俺が本屋から帰る時、なぜだか当たり前のように傘の中に剣はいた。
「お前が来なかったら、俺が傘ば貸しとったつに。」
 と剣に言うと、
「無理無理。お前の場合、ドキドキに潰されそうになって「あっち行ってくれー。」とか、思ってたんじゃないの?」
 剣はニヤつきながらそう言った。図星だけに余計に腹が立つ。それから、喧嘩越し口調の俺の言葉を、剣はさらりと返しながら、いつのまにか剣の誘導で、ざくろの家に到着した。

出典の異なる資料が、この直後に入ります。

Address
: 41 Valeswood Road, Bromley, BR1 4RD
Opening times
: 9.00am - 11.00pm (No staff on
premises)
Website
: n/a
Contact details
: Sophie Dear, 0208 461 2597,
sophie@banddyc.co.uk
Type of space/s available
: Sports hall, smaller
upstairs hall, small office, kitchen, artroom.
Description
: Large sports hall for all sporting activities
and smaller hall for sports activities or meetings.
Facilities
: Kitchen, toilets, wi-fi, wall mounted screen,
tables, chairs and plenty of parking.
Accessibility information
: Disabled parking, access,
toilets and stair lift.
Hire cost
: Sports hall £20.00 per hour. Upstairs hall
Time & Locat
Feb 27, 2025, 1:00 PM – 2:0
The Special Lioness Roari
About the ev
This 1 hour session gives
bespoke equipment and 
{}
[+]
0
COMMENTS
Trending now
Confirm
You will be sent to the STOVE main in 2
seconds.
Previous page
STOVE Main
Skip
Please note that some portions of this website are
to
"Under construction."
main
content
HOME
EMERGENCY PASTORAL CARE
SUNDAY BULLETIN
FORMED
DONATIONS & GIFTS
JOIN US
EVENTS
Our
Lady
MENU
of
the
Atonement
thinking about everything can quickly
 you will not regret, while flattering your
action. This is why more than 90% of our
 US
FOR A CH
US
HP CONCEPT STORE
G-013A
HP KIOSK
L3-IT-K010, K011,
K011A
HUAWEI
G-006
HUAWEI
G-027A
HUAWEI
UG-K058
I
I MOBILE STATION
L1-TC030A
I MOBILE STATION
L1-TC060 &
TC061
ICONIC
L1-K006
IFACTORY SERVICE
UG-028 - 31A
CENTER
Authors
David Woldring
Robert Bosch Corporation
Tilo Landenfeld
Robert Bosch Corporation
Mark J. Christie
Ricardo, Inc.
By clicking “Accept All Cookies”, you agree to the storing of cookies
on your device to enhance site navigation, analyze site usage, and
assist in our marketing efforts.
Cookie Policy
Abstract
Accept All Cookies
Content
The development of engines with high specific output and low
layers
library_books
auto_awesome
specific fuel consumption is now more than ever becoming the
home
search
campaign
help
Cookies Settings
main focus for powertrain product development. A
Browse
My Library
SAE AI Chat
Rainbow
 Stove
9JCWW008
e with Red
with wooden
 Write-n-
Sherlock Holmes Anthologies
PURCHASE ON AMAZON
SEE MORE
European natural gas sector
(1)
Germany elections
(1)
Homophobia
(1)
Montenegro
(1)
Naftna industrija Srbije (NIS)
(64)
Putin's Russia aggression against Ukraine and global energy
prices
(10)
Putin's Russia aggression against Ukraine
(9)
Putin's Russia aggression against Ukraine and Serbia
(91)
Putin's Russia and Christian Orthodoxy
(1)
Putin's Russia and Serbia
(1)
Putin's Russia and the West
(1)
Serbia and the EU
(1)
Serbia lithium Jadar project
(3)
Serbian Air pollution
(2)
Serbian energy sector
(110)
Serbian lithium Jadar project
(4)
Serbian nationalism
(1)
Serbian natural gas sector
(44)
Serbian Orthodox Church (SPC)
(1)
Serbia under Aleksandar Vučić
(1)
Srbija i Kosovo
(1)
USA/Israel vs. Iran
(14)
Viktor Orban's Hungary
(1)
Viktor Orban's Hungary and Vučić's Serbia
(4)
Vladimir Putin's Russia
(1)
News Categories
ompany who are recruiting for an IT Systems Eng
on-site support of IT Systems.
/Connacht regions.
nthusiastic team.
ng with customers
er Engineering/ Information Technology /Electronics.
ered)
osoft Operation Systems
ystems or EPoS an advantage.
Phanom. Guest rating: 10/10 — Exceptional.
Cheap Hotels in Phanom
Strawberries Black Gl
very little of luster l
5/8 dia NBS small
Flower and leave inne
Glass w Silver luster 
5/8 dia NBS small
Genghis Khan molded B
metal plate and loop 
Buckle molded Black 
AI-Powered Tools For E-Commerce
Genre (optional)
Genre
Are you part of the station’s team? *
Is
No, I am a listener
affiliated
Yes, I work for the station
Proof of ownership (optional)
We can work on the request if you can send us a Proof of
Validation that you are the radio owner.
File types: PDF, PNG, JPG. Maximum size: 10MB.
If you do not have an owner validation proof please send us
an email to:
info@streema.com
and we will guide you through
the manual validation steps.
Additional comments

 ざくろの家には、暇を持て余していた太郎と雅の姿もあった。
「くそぉぉぉ。俺もその現場にいたかったぜ〜。」
 ざくろが大声でそう叫び、ざくろのベットに寝っ転がっている俺の顔を覗きこむ。
「なんや!!」
 俺が眉をひそめ凄むと、ざくろはすぐにあっちを向いた。
「…でも、飛鳥的にはこのままで良いと思ってるの?」
 太郎が俺に問い掛ける。俺自身、このままで良いとは思わない。…でも、なにも出来
ないから仕様が無い。
「そこで!頭の良い俺様は、またまた凄いことを考えました。」
 剣は、この部屋に集まっている、俺とざくろ、そして、太郎と雅の前でまた変な提案を発表する。
「題して『飛鳥は石橋のTEL番を聞き出す事が出来るか!ゲーム』。…期間は一週間。お手持ちの1000円札を『出来る』『出来ない』のどちらかにベットして頂いて、その結果を暖かく見守る。そして、負けた人は、勝った人に掛け金を支払うってな感じのシステム。」
 前回の『バンバン女の子に点数を付けて行きましょうゲーム』に続き、またしても変なゲームを考え出した剣。
 俺を除いた全員が賛成し、ゲームは始まった。ざくろと雅は、俺が石橋さんの電話番号を『聞き出せる』と言う方に賭け、剣と太郎は『聞き出せない』と言う方に賭け、なんか凄く盛り上がっている。俺は当事者だから参加できないらしく、賭ける事は出来ない。…でも、なんかこの異常な盛り上がりに、凄く嫌な予感がするのは、俺だけだろうか?